La Cámara Civil revocó el fallo que había rechazado por prescripta la demanda contra Massalin Particulares y condenó a la tabacalera a pagar más de 43 millones de pesos por los daños sufridos por un hombre que fumó durante cincuenta años. El tribunal incluyó una multa por daño punitivo al considerar que la empresa omitió informar adecuadamente sobre los riesgos del tabaco.
Miércoles, 17 de junio de 2026

La Cámara Nacional de Apelaciones en lo Civil, Sala B, hizo lugar parcialmente a la demanda por daños y perjuicios promovida por un hombre que sostuvo haber comenzado a fumar a los 14 años y haber desarrollado una adicción al tabaco que, con el correr de las décadas, le provocó graves consecuencias en su salud. El tribunal revocó así la sentencia de primera instancia, que había rechazado el reclamo por considerarlo prescripto, y condenó a Massalin Particulares S.R.L. a pagar una indemnización que, sumadas todas las partidas reconocidas, asciende a 43.300.000 pesos, según la sentencia a la que tuvo acceso LITIGIO.
Según relató el demandante en su escrito inicial, había iniciado su hábito tabáquico en 1962, en un contexto publicitario que asociaba el consumo de cigarrillos con una imagen moderna y atractiva. Afirmó que recién en 1986, cuando comenzaron a incluirse las leyendas sanitarias en los paquetes, su adicción ya era un hecho consolidado. Tras cincuenta años de consumo sostenido, el 16 de noviembre de 2012, mientras trabajaba como taxista, sufrió un síndrome coronario agudo con infarto que requirió la colocación de tres stents. El hombre falleció en 2021, y la causa fue continuada por su esposa y sus tres hijas en calidad de herederas.
La jueza de primera instancia había hecho lugar a la excepción de prescripción planteada por la tabacalera, al considerar que las afecciones del actor habían comenzado mucho antes de noviembre de 2012, por lo que la acción se encontraba prescripta bajo cualquiera de los plazos legales aplicables. Sin embargo, la magistrada preopinante en la Cámara, Lorena Fernanda Maggio, discrepó con ese criterio.

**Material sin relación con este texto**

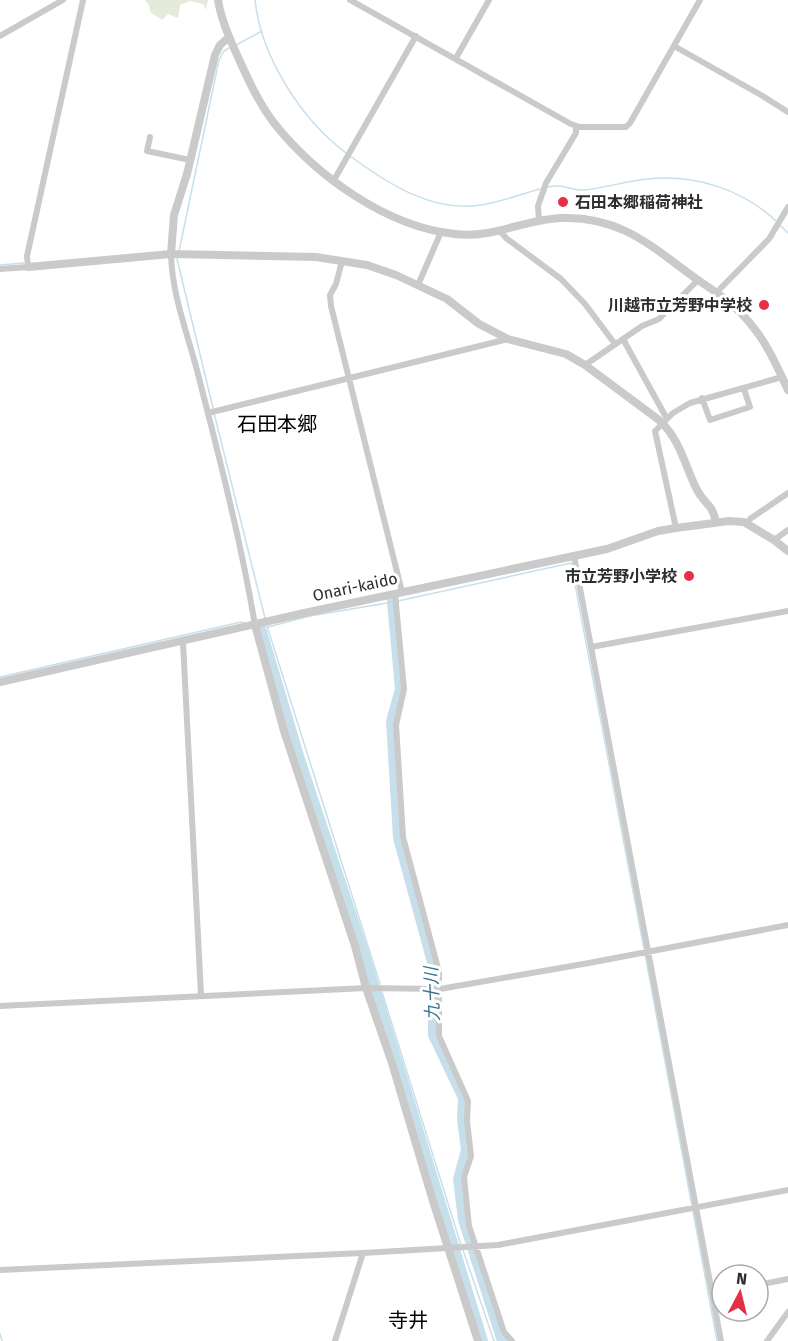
<svg xmlns="http://www.w3.org/2000/svg" width="788" height="1341" viewBox="0 0 788 1341" font-family="'Fira Sans','Noto Sans JP',sans-serif">
  <rect width="100%" height="100%" fill="#fff"/>
  <path fill="#e4ebdb" d="M145,0H208L206,10L203,4L190,1L180,5L178,18L168,14L162,20L150,12L149,5Z"/>
  <g fill="none" stroke-linecap="round" stroke-linejoin="round">
    <path stroke="#c7dfeb" stroke-width="1.5" d="M255,0C261,57 301,119 346,153
      M236,45L262,31
      M350,156C387,183 432,213 481,205C501,202 521,194 540,189
      M548,187C564,183 570,191 584,190C605,188 626,181 648,179C694,174 742,189 776,221
      M779,224L788,233
      M179,251L219,60L224,51L229,48
      M177,259L213,408
      M0,265L24,263
      M214,413L265,618
      M398,601L571,563L644,949
      M267,626L380,984
      M268,627L310,616L393,602
      M0,677L241,622L245,623
      M645,954L692,1206
      M382,992L461,1245
      M693,1211L717,1341
      M463,1250L494,1341
      M0,1334L2,1341"/>
    <path stroke="#c7dfeb" stroke-width="10" d="M392,602L400,689L391,721L398,838L433,966V1035L463,1098L462,1119L466,1150L458,1179L463,1220L501,1338L504,1341
      M261,628L300,759L363,949L483,1341"/>
    <path stroke="#cacaca" stroke-width="6" d="M350,0L571,124L580,127H626L630,123L700,0
      M0,36L63,0
      M674,46L761,95L788,112
      M456,58L489,0
      M150,137L147,151L190,160
      M334,180L416,36
      M539,221L538,206L546,183L576,133V126
      M500,231L506,238L561,279L585,304L615,344
      M171,254C172,297 189,337 199,378C220,460 241,542 255,625
      M342,261L336,284L330,295L331,306L402,592
      M0,269L28,267L27,256L83,0
      M418,285L441,232
      M717,292L769,239L788,207
      M623,339L667,419
      M585,365L642,326L659,319L698,280
      M702,398L710,420L750,407L744,389
      M208,413L508,339
      M747,523L750,519L788,493
      M676,528L655,431L673,413L690,403L782,377
      M774,540L788,530
      M574,556L721,1341
      M395,594L404,689L396,725L403,837L439,972V1036L468,1101L467,1121L471,1156L464,1177L469,1226L504,1332L512,1341
      M183,642L201,995
      M591,647L788,611
      M0,1006L366,988L440,989L589,963L788,925
      M0,1270L363,1253L498,1245L788,1190
      M758,1285L788,1279
      M712,1293L722,1291
      M335,1341L363,1253
      M767,1341L788,1312"/>
    <path stroke="#cacaca" stroke-width="8" d="M218,0C221,19 229,37 237,55C248,79 258,102 274,123C316,176 387,227 455,234C492,239 525,219 562,218C622,216 653,248 698,280C719,294 738,307 753,327C768,345 778,369 788,390
      M171,254L174,215L187,174L215,55L220,45L229,37
      M28,267L171,254L316,257L367,265L396,275L447,299L479,324L508,339L566,354L585,365L659,420C680,439 685,466 697,490C705,505 712,503 716,522
      M255,625L284,731L355,946L366,988L392,1063L433,1201L478,1341
      M0,682L309,612L607,549L658,531L676,528L729,521L744,522L774,540L788,551"/>
  </g>
  <g fill="#e42f46" stroke="#fff" stroke-width="2">
    <circle cx="563" cy="202" r="6"/>
    <circle cx="764" cy="305" r="6"/>
    <circle cx="689" cy="576" r="6"/>
  </g>
  <g text-anchor="middle" dominant-baseline="central" stroke-width="6" stroke-linejoin="round" paint-order="stroke">
    <g font-size="16" font-weight="bold" fill="#2d2d2d" stroke="#fff" text-anchor="end">
      <text x="575" y="202" text-anchor="start">石田本郷稲荷神社</text>
      <text x="752" y="305">川越市立芳野中学校</text>
      <text x="677" y="576">市立芳野小学校</text>
    </g>
    <g font-size="16" fill="#2d2d2d" stroke="#fff">
      <text transform="translate(355 587) rotate(-12)">Onari-kaido</text>
    </g>
    <g font-size="18" font-style="italic" fill="#3c738f" stroke="#fff">
      <text transform="translate(432 994) rotate(-92)">九十川</text>
    </g>
    <g font-size="20" fill="#000" stroke="#fff">
      <text x="277" y="424">石田本郷</text>
      <text x="408" y="1320">寺井</text>
    </g>
  </g>
  <g transform="translate(740 1293) rotate(7)"><circle r="28" fill="#ffffff" stroke="#ababab" stroke-width="1.5"/>
  <path d="M0-4.5L10 22L0 15L-10 22Z" fill="#e42f46"/>
  <text y="-9" font-size="16" font-weight="bold" text-anchor="middle" fill="#2d2d2d">N</text>
  </g>
</svg>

Consideró que el mero conocimiento de antecedentes como la hipertensión o la dislipidemia no permite presumir que el actor tuviera una efectiva conciencia del daño irreversible que le provocaba el tabaco, y fijó el punto de partida de la prescripción en la fecha del episodio cardíaco. Destacó además que recién en mayo de 2013 se implementó operativamente la ley nacional de control del tabaco, lo que marcó un hito en la efectiva concientización de los consumidores.

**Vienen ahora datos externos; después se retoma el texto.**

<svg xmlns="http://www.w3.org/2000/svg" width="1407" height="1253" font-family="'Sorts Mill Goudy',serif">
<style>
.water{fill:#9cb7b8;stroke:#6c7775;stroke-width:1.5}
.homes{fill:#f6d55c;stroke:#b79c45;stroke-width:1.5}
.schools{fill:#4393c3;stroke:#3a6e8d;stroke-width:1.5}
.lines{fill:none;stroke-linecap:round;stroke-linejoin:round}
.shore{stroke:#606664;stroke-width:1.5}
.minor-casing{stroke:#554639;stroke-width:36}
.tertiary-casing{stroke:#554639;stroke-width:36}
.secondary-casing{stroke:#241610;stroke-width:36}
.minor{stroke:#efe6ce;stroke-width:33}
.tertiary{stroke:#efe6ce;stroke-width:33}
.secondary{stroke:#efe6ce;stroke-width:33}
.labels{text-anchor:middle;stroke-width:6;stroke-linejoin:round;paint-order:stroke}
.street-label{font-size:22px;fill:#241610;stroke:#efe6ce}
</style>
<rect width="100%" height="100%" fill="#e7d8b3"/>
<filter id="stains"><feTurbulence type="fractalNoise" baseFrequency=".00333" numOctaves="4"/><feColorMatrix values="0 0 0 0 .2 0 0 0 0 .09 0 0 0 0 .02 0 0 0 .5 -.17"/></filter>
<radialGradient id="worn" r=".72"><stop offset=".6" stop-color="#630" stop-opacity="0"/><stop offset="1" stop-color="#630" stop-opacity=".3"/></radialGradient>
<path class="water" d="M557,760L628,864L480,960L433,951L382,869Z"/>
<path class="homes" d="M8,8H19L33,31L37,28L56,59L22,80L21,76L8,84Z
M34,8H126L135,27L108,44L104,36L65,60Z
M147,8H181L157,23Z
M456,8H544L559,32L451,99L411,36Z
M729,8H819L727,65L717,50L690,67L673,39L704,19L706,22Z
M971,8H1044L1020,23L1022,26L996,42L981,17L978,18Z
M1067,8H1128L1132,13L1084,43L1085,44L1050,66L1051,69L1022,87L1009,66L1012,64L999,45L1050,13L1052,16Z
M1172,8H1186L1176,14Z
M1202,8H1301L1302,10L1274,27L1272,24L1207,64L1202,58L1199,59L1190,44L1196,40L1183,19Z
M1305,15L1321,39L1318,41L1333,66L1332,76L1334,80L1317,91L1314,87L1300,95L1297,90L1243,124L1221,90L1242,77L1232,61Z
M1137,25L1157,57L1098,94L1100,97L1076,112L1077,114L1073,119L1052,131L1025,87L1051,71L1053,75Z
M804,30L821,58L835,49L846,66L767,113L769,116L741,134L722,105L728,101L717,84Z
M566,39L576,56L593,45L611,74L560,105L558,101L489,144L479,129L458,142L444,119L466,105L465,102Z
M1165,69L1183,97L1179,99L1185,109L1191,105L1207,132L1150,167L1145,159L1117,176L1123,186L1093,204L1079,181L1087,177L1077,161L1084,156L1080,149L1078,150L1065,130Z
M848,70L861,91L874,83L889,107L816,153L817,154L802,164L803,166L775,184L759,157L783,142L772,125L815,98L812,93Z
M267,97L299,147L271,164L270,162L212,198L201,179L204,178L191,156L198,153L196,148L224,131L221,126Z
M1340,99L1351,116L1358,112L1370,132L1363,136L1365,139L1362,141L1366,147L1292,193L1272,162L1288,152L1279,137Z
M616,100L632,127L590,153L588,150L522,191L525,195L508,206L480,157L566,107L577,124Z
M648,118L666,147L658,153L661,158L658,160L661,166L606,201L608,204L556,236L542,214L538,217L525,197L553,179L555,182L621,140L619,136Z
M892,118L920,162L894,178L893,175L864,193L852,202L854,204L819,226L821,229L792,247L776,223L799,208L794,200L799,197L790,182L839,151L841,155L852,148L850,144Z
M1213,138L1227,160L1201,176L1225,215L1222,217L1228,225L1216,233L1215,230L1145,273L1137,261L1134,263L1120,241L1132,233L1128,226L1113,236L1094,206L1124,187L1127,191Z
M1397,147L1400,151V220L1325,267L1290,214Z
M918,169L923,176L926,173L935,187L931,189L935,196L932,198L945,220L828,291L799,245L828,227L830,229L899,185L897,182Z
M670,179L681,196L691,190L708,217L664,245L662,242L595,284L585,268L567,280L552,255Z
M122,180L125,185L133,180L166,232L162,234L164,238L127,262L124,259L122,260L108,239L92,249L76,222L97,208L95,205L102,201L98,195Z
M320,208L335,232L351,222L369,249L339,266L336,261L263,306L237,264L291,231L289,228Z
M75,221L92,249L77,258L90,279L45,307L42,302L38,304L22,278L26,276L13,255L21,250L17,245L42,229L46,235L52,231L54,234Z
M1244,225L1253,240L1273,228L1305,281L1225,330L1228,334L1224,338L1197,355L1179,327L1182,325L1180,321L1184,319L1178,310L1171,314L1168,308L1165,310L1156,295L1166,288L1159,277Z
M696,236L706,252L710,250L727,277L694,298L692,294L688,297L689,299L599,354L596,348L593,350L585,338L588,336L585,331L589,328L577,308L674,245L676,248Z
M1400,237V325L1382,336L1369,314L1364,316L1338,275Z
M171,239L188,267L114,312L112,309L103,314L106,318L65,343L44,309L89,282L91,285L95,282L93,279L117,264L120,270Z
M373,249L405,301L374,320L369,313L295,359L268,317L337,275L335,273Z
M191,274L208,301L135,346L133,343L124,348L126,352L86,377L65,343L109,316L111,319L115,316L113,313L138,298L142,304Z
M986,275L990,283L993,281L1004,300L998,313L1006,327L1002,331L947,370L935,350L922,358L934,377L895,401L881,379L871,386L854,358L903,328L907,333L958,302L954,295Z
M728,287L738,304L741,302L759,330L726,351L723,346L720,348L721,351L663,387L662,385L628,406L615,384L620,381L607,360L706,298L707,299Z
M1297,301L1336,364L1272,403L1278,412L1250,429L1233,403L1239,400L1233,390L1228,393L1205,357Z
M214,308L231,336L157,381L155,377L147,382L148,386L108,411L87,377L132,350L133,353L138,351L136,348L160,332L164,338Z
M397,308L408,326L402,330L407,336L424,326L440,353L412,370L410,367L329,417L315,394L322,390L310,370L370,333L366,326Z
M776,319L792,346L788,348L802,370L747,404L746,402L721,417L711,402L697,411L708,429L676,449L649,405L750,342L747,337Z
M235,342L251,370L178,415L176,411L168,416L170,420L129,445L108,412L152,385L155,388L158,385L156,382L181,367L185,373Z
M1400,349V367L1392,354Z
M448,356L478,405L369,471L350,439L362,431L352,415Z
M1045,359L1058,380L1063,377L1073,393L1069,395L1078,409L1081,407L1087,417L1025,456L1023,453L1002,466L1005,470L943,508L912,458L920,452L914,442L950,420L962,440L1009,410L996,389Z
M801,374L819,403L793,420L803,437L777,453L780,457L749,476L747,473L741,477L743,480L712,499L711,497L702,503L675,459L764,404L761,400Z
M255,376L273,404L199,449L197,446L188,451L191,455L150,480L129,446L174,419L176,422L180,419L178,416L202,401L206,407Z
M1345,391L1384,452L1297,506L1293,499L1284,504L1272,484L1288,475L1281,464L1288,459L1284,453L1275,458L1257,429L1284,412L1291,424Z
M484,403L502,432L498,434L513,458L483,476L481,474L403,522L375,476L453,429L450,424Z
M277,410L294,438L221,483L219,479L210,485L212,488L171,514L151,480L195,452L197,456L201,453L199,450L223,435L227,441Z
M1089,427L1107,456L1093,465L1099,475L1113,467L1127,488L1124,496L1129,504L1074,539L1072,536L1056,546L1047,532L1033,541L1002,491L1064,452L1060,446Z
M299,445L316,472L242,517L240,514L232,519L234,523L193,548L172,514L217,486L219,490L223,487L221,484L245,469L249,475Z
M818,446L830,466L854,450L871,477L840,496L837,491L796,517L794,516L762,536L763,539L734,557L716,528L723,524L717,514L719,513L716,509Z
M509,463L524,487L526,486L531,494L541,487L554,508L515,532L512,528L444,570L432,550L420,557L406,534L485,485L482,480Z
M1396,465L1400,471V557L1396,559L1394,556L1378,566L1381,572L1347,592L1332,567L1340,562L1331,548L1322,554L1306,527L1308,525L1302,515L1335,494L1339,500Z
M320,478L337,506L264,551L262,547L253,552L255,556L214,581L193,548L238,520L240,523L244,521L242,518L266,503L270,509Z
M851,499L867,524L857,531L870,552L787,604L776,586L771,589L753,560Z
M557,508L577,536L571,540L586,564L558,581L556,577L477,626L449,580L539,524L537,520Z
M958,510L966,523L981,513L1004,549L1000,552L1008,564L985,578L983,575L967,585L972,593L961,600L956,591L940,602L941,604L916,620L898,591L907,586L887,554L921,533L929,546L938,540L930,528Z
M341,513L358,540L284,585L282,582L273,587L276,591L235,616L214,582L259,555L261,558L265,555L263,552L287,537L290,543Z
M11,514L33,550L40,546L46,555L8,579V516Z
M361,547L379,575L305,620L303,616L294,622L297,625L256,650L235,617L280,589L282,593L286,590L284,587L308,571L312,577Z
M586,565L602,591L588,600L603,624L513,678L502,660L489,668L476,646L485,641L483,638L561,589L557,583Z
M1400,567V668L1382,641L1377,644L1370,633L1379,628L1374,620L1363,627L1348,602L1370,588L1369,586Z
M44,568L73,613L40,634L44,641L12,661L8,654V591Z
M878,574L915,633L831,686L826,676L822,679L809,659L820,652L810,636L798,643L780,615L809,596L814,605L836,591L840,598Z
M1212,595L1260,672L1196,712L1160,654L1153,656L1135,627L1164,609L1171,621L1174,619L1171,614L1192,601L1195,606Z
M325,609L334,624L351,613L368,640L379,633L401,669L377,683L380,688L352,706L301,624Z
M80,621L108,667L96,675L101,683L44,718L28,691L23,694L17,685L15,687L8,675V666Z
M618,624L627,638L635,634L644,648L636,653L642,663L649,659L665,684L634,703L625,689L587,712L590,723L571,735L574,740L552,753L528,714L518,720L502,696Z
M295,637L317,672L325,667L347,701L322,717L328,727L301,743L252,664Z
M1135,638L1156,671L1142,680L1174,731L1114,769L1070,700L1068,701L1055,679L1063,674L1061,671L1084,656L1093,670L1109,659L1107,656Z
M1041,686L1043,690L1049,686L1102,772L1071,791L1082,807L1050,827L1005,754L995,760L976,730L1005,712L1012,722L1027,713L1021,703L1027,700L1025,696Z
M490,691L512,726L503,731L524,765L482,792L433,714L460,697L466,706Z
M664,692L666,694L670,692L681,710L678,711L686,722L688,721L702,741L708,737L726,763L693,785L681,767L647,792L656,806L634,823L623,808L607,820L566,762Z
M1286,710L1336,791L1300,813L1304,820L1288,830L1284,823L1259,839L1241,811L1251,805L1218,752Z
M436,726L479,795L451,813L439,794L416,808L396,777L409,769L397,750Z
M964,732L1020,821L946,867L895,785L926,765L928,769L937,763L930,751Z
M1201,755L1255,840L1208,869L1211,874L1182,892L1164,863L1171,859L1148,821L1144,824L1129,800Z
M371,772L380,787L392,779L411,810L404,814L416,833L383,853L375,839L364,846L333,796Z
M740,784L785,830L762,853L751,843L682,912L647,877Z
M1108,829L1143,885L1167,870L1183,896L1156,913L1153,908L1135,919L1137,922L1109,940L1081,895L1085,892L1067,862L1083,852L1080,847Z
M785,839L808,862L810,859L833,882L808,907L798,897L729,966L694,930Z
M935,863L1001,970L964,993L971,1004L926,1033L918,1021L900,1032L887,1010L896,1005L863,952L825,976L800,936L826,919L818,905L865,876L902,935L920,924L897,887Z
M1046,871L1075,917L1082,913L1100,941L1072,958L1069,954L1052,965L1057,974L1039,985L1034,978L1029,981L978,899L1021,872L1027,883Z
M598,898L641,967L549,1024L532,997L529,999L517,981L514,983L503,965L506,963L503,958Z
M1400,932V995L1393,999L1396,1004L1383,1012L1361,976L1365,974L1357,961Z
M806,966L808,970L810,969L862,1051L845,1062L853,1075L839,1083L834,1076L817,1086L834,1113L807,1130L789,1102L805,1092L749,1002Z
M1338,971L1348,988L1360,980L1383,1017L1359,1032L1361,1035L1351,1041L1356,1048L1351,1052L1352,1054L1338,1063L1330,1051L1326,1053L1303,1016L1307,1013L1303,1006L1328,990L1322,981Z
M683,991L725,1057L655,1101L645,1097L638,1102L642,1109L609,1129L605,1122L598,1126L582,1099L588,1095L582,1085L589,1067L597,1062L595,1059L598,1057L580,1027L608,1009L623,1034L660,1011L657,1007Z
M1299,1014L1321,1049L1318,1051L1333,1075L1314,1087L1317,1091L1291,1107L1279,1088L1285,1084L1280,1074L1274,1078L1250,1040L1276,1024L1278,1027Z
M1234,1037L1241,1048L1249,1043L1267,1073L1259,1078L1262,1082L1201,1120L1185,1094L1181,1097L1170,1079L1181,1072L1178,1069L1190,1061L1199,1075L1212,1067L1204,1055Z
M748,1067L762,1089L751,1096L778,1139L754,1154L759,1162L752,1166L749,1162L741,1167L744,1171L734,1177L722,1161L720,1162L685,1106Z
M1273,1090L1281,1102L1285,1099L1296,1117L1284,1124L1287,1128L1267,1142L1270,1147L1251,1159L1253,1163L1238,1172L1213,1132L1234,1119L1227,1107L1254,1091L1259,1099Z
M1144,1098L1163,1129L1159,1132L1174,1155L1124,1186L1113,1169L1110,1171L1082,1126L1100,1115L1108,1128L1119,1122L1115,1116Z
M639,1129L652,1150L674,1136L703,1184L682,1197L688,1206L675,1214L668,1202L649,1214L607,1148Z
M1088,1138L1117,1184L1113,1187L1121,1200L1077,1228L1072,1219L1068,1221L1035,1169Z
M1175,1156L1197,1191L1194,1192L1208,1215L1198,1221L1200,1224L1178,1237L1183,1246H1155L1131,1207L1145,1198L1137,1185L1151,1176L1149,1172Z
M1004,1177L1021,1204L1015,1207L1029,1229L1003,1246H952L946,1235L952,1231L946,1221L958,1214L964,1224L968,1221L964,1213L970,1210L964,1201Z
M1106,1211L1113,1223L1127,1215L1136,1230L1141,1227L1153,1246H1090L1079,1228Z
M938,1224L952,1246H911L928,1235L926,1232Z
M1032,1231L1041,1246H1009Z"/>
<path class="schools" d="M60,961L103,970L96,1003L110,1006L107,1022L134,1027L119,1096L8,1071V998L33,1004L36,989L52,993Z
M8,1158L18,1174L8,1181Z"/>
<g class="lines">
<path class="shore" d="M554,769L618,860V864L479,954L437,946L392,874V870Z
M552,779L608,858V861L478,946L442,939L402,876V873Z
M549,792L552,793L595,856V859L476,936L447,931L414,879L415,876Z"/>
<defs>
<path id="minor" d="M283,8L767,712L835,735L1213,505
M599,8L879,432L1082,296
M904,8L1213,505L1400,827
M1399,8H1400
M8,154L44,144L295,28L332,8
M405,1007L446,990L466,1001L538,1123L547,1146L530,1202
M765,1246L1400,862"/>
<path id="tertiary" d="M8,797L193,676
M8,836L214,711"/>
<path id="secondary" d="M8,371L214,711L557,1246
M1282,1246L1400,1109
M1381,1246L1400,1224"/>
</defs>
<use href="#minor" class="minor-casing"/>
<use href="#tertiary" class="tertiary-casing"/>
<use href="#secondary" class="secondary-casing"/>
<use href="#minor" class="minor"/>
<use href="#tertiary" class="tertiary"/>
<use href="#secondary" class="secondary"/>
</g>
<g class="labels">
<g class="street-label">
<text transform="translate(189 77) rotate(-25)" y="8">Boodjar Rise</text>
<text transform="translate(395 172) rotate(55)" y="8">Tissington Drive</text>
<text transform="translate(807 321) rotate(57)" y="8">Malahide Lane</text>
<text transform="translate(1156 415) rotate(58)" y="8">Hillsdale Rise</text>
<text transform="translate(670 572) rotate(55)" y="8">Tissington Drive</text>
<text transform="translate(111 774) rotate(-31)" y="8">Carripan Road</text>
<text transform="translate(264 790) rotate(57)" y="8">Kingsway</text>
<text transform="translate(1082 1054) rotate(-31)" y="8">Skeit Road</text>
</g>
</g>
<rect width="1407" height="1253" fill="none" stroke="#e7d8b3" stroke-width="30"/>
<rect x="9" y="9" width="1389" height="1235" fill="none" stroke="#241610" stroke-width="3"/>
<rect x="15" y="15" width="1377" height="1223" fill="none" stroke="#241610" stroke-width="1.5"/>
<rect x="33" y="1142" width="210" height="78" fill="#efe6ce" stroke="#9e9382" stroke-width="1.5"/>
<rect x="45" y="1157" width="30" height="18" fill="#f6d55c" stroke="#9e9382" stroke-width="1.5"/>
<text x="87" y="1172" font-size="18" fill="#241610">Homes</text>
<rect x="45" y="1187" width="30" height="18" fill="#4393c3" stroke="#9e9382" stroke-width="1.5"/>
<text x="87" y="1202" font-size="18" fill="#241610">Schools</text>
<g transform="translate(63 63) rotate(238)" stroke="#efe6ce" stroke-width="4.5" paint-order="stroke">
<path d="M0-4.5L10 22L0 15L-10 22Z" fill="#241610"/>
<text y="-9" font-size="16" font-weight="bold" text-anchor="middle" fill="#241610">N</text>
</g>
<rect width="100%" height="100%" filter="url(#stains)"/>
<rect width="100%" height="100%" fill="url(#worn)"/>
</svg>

Massalin Particulares omitió su deber de informar
En cuanto al fondo de la cuestión, el voto que resultó mayoritario consideró acreditada la relación de causalidad entre el consumo de cigarrillos y la patología isquémica del actor, sobre la base del dictamen del perito médico de oficio, quien había establecido una incapacidad física del 70% y señalado al tabaquismo como un factor fundamental en el desarrollo de las dolencias cardíacas, respiratorias e hipertensivas del demandante. También se tuvo en cuenta la pericia psiquiátrica, que describió una adicción de tipo compulsivo y no una decisión libre y voluntaria, lo que llevó a descartar el planteo de la demandada sobre la asunción del riesgo por parte de la víctima.
En la sentencia dictada este miércoles 17 de junio, el tribunal concluyó que Massalin Particulares omitió, hasta el año 2013, cumplir adecuadamente con su deber de informar sobre los riesgos del tabaquismo, lo que constituyó una vulneración del derecho a la seguridad de los consumidores. En consecuencia, además de las indemnizaciones por incapacidad sobreviniente, tratamiento psicoterapéutico, gastos médicos y daño moral, la Cámara aplicó una multa civil de 15.000.000 de pesos en concepto de daño punitivo, al considerar que la conducta de la empresa configuró, como mínimo, una culpa grave frente a la salud de sus consumidores.
El fallo no fue unánime. El juez Roberto Parrilli votó en disidencia y sostuvo que la acción se encontraba prescripta, ya que, según el propio relato del actor en su demanda, su adicción ya era un hecho consolidado en 1986, año en que se sancionó la ley que impuso las leyendas sanitarias obligatorias. Para el magistrado, desde esa fecha el actor tomó cabal conocimiento del daño que el tabaco le ocasionaba, por lo que el plazo de prescripción debía contarse desde entonces y no desde el episodio cardíaco de 2012. La jueza Marcela Pérez Pardo acompañó el voto de la Dra. Maggio, conformando así la mayoría que definió la condena.